Jack Dorsey, the founder and former owner of Twitter/X, has announced the launch of Divine (stylized as diVine), a new version of Vine.
Vine was a popular video social media app launched in 2013, which gained rapid viral success, particularly among teen users, before losing viewership and being shut down in 2017. Vine was the first major short-form video app, and it became the basis for apps like Musicly and later TikTok. While the new diVine has some changes, it is meant to be a new version of the original app, and over 100,000 of the original videos have been ported over to create a content base for the new app.
The site is not yet available for download, only being hosted as a web app currently. It’s being hosted through Nostr (Notes and Other Stuff Transmitted by Relays, typically NOSTR, stylized as Nostr), a decentralized open-source system designed to allow easy communication while preventing digital censorship. (Dorsey has long been considered a free speech absolutist when it comes to digital censorship, with many speculating the moderation on Twitter/X under his leadership being the minimum necessary to keep the platform making money.)
All Nostr programs, including diVine, are based on public-key cryptography, a form of digital encoding that theoretically allows content to be publicly verifiable. Full disclosure: I do not understand the technical aspects of how this works, so I will not be diving too far into the theory or practicality of it. I’m only bringing this up because it forms the basis for one of diVine’s major promises: to be the first major social media platform fully free of AI content.
diVine promises to use public-key cryptography to provide “cryptographic video authenticity” via “cryptographic signatures” based on an analysis of the video’s metadata. This is a process diVine is calling ProofMode. Again, I do not understand how the technical side of this works.
However, it should, in theory, provide four verification levels: Verified Mobile, Verified Web, Basic Proof, and Unverified. Verified Mobile is theoretically able to verify from video creation that it was captured by a real camera. Verified Web allows for certain categories of web or desktop content that might be missing certain steps in the metadata. Basic Proof ensures that the video has not been modified, but cannot verify how it was generated or captured. Unverified means that either verification failed or no proof was provided. It’s currently unclear what the minimum standard for posting. Additionally, they do clarify that this should prevent deepfakes, but cannot prevent human-generated misinformation.
It is yet unclear how popular diVine will be or if it will catch on. The current lack of a mobile app certainly does provide complications for a vertical-format short-form video platform. Given the current number of videos on the platform, it’s entirely possible no new content has been added (save for the original videos ported over onto the new site).
Two of the three ways of searching (trending and new videos) produced no results. New videos had a message reading “No recent videos: Check back soon for new videos”, while the trending page had a picture of the drag queen Divine captioned “Divine needs a rest: Check back soon for new videos”. (Divine is the famous drag queen who inspired the character design for Ursula from the animated movie “The Little Mermaid”.)

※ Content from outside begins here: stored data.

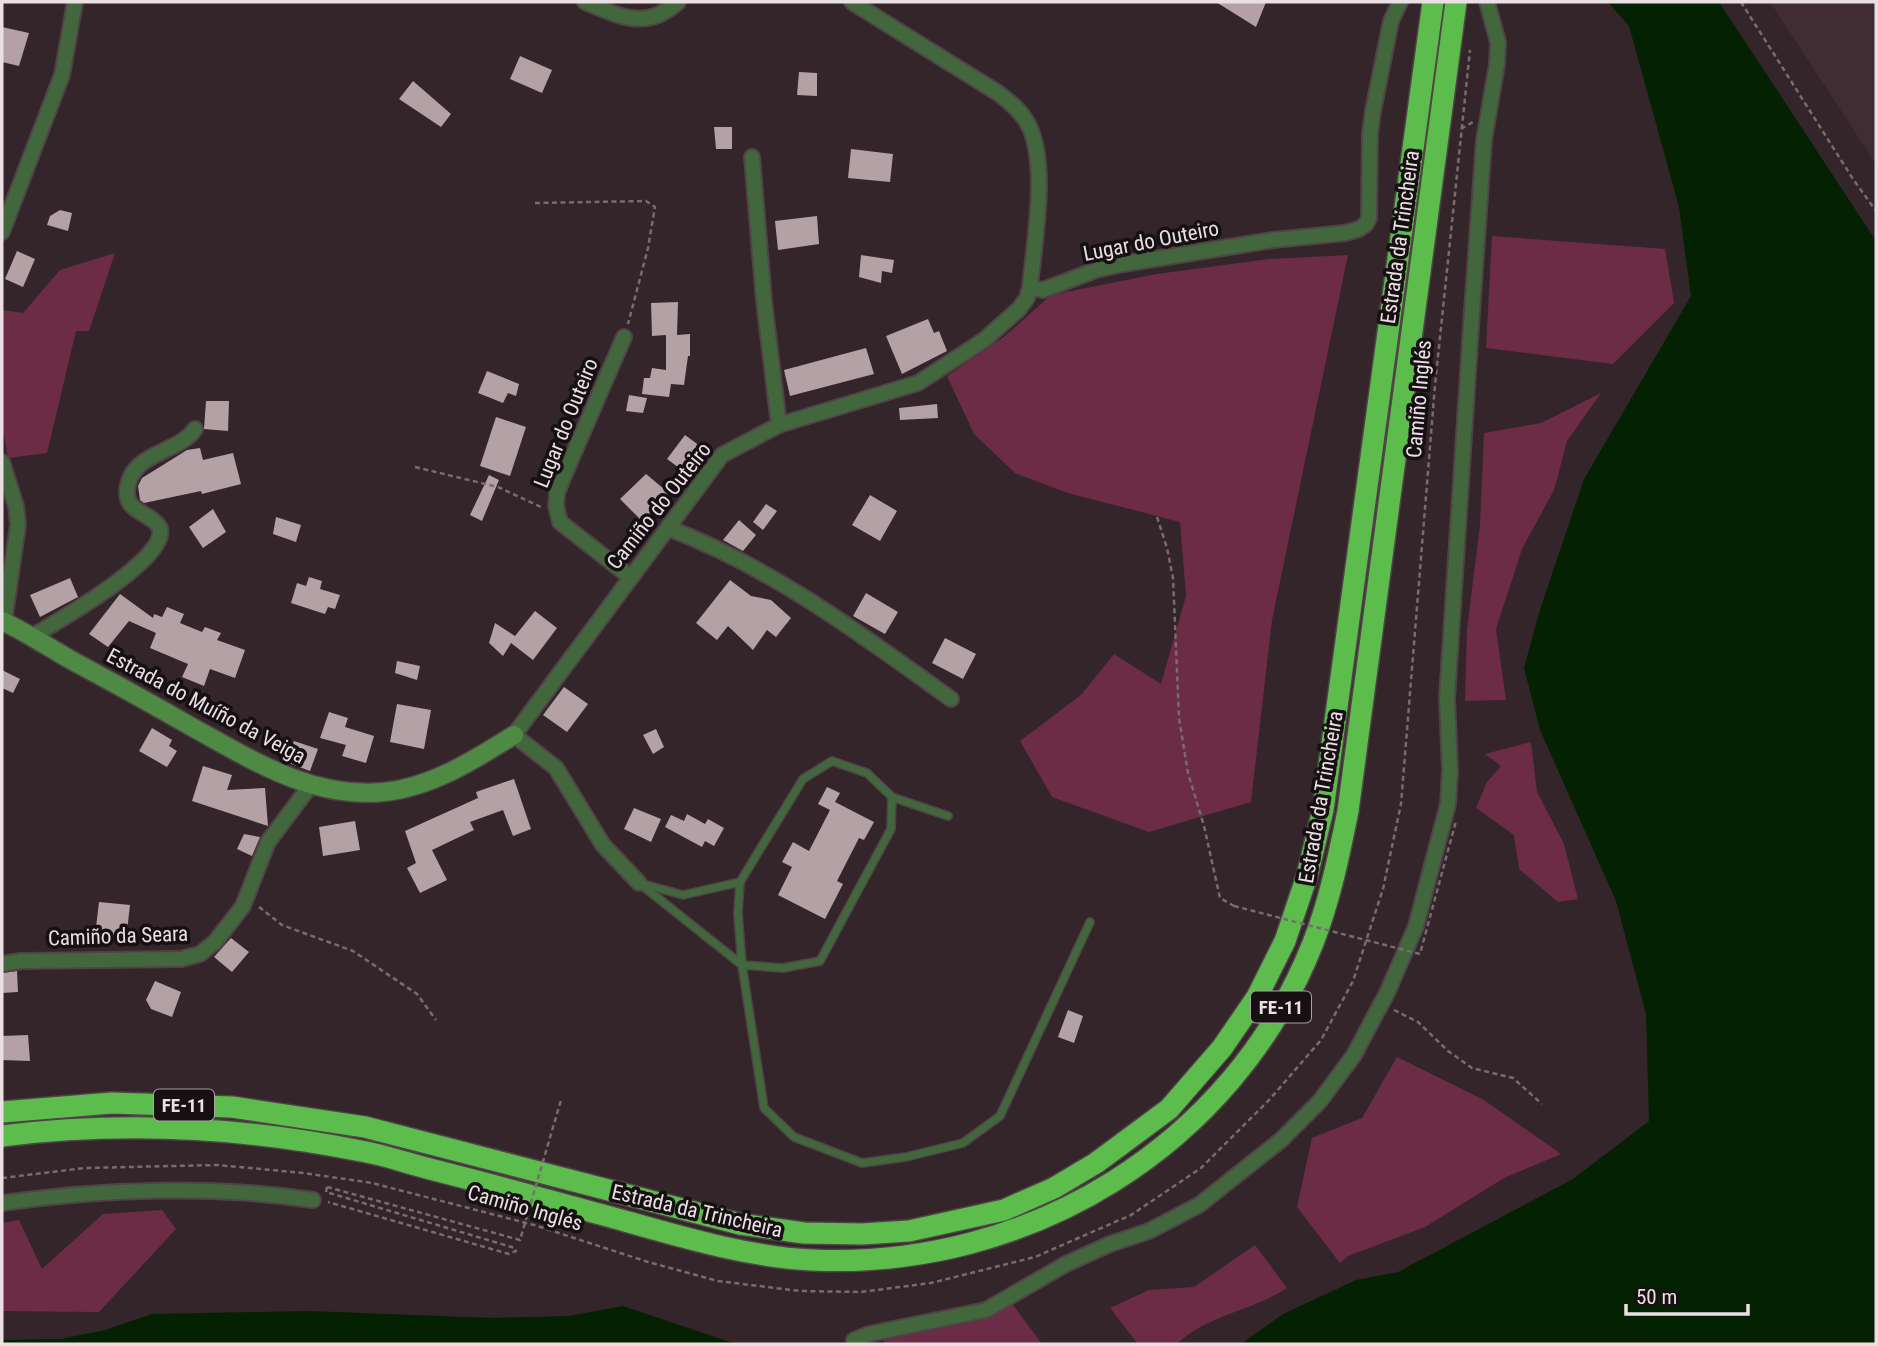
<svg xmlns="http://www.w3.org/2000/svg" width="1878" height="1346" font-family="'Roboto Condensed',sans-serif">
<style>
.built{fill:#402c33}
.green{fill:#6d2c46}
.water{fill:#042201}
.building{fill:#b3a1a6}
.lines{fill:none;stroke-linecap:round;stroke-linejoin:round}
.lane-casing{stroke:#504347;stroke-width:10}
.street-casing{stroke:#504347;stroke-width:18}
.secondary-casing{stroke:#504347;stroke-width:21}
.highway-casing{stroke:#504347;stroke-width:24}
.path{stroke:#786c6f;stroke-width:2.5;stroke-dasharray:5 3.5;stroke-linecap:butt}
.lane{stroke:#43673d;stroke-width:7}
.street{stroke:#43673d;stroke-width:14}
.secondary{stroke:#4e8a44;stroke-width:18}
.highway{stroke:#5cbc4c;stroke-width:21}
.path-bridge{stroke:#786c6f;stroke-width:2.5;stroke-dasharray:5 3.5;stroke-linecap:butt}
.labels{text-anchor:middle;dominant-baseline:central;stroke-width:7;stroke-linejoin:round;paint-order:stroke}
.shield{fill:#161012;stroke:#aaa2a4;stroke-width:2}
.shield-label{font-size:19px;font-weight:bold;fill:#eae0e3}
.street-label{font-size:21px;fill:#eae0e3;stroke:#161012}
</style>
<rect width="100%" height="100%" fill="#332529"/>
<path class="built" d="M1770,2H1876V164Z"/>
<path class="green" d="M1492,236L1665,249L1674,303L1613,364L1486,348Z
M115,253L89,331H76L47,453L8,458L2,423V310L23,313L60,270Z
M1348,255L1272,620L1251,802L1149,832L1052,797L1020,741L1081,695L1114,654L1161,684L1186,596L1180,522L1068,493L1015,473L974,434L947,376L1005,336L1051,295L1157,274L1269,259Z
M1601,393L1567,441L1554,490L1522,549L1496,629L1506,700L1465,701L1467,629L1480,525L1484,433L1541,423Z
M1531,742L1537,792L1564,844L1578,899L1558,902L1519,869L1514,835L1476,808L1487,782L1501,766L1485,754Z
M1397,1057L1484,1100L1561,1154L1504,1178L1425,1227L1348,1256L1340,1263L1297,1207L1312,1138L1362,1118Z
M162,1210L176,1229L99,1312L2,1311V1223L19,1220L42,1269L103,1214Z
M1255,1245L1287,1288C1252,1311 1207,1315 1177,1344H1138L1110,1308L1149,1290L1194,1287Z
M1010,1301L1042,1344H884V1340L981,1318Z"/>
<path class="water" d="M1608,2H1719L1876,241V1344H1241L1283,1314L1356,1280L1398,1272L1573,1179L1649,1121L1646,1014L1616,901L1540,730L1524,668L1539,613L1584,479L1691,296L1679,207L1629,26Z
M623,1306L736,1344H2V1340L61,1339L105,1330L152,1314L309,1311L493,1318L569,1316Z"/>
<path class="building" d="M1216,2H1266L1256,27Z
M2,27L29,33L19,66L2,62Z
M520,56L552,70L542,93L510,79Z
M799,72L817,73V96L797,95Z
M413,81L451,114L441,127L399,99Z
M714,127H732V149H716Z
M851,149L893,154L890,182L848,178Z
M60,210L72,213L68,231L47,225L50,216Z
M817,216L819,244L778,250L775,221Z
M17,251L35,259L23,287L5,279Z
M861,255L894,260L892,273L882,271L881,283L859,277Z
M678,302L677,335L690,334V356H688L684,385L671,384L669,397L642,394L644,378H650L652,368L666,370V335L652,336L651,303Z
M928,319L934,333L939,331L947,351L902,374L886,336Z
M866,348L874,374L790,396L784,370Z
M487,371L519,384L516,396L508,393L503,403L478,393Z
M629,395L647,398L643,413L626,411Z
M206,401H229L228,431L204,429Z
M937,404L938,418L900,420L899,408Z
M496,417L526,427L510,476L480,466Z
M685,435L704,449L686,473L667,459Z
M200,448L203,460L233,453L241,484L202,494L201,491L144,503L140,500L138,486L142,478L187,450Z
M646,474L670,494L642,521L620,499Z
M489,475L499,480L482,521L470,515Z
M870,495L897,511L880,541L852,525Z
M766,504L777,511L763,530L753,522Z
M213,509L226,532L203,548L189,527Z
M276,517L301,525L296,542L273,534Z
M739,520L756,535L743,551L723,540Z
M309,577L322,581L320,589L340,595L335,609L328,607L325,614L291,603L297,583L306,586Z
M70,578L78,597L40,617L30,595Z
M730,580L751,596L771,600L791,618L776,637L767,630L753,650L728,626L717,640L696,623Z
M866,593L898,612L885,634L853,616Z
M120,594L153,618L154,614L162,617L167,607L184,614L180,623L202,632L205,627L221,633L217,640L245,650L235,678L210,669L204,686L182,677L188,664L150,648L156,633L129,621L108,647L89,634Z
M535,611L557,628L533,660L511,643L503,656L489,643L495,623L515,636Z
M945,638L976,654L963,679L932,663Z
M397,661L420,666L417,680L395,673Z
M2,670L20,679L13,693L2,688Z
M564,687L588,704L567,732L543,715Z
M397,704L431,710L424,749L390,742Z
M329,712L348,718L345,727L374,736L366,763L342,756L346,745L320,738Z
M152,728L172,740L169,746L177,751L167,767L139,751Z
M656,729L664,747L653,754L643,735Z
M294,741L318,749L310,771L286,762Z
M203,766L232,775L227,790L265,788L268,826L192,801Z
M514,779L531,829L513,836L503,810L470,822L474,830L432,850L447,880L420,893L407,868L416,863L405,831L478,798L476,792Z
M827,787L840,793L835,802L874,822L864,840L859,838L837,881L843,884L825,919L778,895L792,867L782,862L793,842L809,851L830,810L818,804Z
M634,808L661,819L651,842L624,829Z
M687,814L705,824L708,819L724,828L714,846L705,841L702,847L665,827L671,815L684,821Z
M355,821L360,850L323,856L319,827Z
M244,834L260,837L252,856L237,849Z
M99,902L130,905L126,940L95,936Z
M231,938L249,952L232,972L214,957Z
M17,971L18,992L2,993V973Z
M155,981L181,992L172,1017L151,1009L146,1000Z
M1068,1010L1083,1016L1074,1043L1058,1037Z
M28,1035L30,1061L2,1060V1036Z"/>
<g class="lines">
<defs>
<path id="lane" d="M740,882L738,913L742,965L783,968L820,961L891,829L892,797
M639,883L742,965L764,1108L794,1137L862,1163L906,1157L963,1143L1000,1116L1090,922
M643,884L683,895L740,882L803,779L832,761L867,773L892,797L948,816"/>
<path id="street" d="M585,2C619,16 646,31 678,2
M752,157L764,301L779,425
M2,232L62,75L75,2
M1030,287L1043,290L1096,270L1123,264L1273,240L1345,233L1359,229L1366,224L1369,218L1370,134L1373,111L1391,21L1400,2
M624,337L563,478L557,493L556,506L560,522L630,577
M2,462L16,506L18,525L4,622
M668,528C771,567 862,635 951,699
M31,637C51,625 179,554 158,525C148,511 119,512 129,481C138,452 181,451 195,429
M639,883L603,845L556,768L514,735L722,455L779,425L918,383L984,340L1019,309L1027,298L1030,287C1034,243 1049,163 1028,124C1021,111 1010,102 998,93L852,2
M2,964L21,961L181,959L200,954L215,942L243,906L268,842L310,786
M2,1203C101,1189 213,1185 313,1200
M854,1340L869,1334L986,1310L1066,1264L1110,1244L1149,1231L1199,1205L1281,1140L1320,1101L1354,1055L1388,991L1416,926L1448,804L1450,770L1447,698L1472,311L1484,140L1497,64L1498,42L1487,2"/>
<path id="secondary" d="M2,621C26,632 48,647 71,660C112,682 152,704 192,727C252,760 312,799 384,792C432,787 474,760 514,735"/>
<path id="highway" d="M2,1112L112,1103L232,1107L365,1127L740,1224L804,1233L862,1234L909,1231L1004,1210L1054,1188L1096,1163L1169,1109L1222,1048L1257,997L1285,941L1307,876L1323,810L1433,2
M2,1136C122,1121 242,1127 361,1151C384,1155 407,1163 430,1169C477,1181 523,1193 570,1206C648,1226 731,1256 812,1260C1028,1270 1233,1146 1313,943C1330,900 1339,855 1348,811L1456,2"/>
</defs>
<use href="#lane" class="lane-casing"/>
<use href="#street" class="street-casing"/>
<use href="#secondary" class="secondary-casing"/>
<use href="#highway" class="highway-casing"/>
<path class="path" d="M1741,2L1853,179L1876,211
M1461,129L1473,122
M535,203L646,201L655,207L648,248L628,324
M415,467L498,487L541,507
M1157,517L1167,548L1173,578L1179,718L1188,773L1204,826L1220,898L1234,906
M259,907L282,925L353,951L417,994L436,1020
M1394,1010L1418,1022L1448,1051L1472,1068L1513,1078L1542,1104
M2,1178L85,1168L217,1165L304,1173L372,1183L534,1225L648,1262L718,1281L800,1291L861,1292L931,1283L1035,1257L1131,1215L1201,1168L1270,1099L1321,1040L1353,981L1383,889L1401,804L1435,385L1470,50
M327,1187L326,1192L515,1248L516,1251L509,1254L328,1202"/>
<use href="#lane" class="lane"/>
<use href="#street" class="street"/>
<use href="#secondary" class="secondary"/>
<use href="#highway" class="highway"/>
<path class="path-bridge" d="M1234,906L1420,954L1456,821
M327,1187L520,1240L561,1100"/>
</g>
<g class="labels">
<g class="shield">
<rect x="1251" y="991.5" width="60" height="31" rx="5"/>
<rect x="154" y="1089.5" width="60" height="31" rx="5"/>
</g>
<g class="shield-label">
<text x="1281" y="1007">FE-11</text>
<text x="184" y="1105">FE-11</text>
</g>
<g class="street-label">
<text transform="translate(1400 237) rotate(-82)">Estrada da Trincheira</text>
<text transform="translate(1151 241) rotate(-11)">Lugar do Outeiro</text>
<text transform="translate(1419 399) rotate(-85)">Camiño Inglés</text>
<text transform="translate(566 423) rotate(-68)">Lugar do Outeiro</text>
<text transform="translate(659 506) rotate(-52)">Camiño do Outeiro</text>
<text transform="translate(206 706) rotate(28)">Estrada do Muíño da Veiga</text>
<text transform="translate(1321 797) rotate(-80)">Estrada da Trincheira</text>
<text transform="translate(118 936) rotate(-2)">Camiño da Seara</text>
<text transform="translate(525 1208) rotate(16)">Camiño Inglés</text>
<text transform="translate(697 1211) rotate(13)">Estrada da Trincheira</text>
</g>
</g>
<rect width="1878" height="1346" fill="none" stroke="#eae0e3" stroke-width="7"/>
<path d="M1626 1304v10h122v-10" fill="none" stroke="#eae0e3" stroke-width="3.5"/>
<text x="1636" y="1304" font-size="21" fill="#eae0e3" stroke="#161012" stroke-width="5" paint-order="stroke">50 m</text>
</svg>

On the one searchable page that did have content (hashtags), the top hashtag, “#vine”, has only 3,760 videos. The 50th most popular hashtag, “#fun”, drops to 475 videos, and if you search through the top 200 hashtags, #200, “#bestvines”, has 186 videos and no thumbnail (or at least no thumbnail loaded for me). Additionally, several of the hashtags shared a thumbnail video. “#bangtanboys” (#46), “#jimin” (#14), and “#bts” (#2) all have a thumbnail of a blonde balayage half-up hairstyle from behind captioned “feeling good when your hair looks cute”. Others also had repeated thumbnails, though this one was a little more obvious.
I did click on the “#jimin” page, just to see what was there. I had wanted to watch a couple of videos anyway, to get a sense of how it worked, and decided that if I was referencing the video above, I wanted to credit the creator. However, when I clicked on “#jimin”, it took me to a page that said there were 0 videos available with that hashtag. According to the hashtag page on Discovery, there were 1,038. (I’ve included screenshots below just so people know I am not going crazy.)
With such a low usability (between the lack of a mobile app, the limited content, and the apparent inability to watch videos), it is entirely unclear if diVine stands a real shot of gaining back Vine’s popularity – a potential further complicated by its main userbase having aged out of its target demographics and the existence of prominent competitors, such as TikTok. However, after 8 years of absence, Vine is back, and is promising to be the first AI-free social media platform.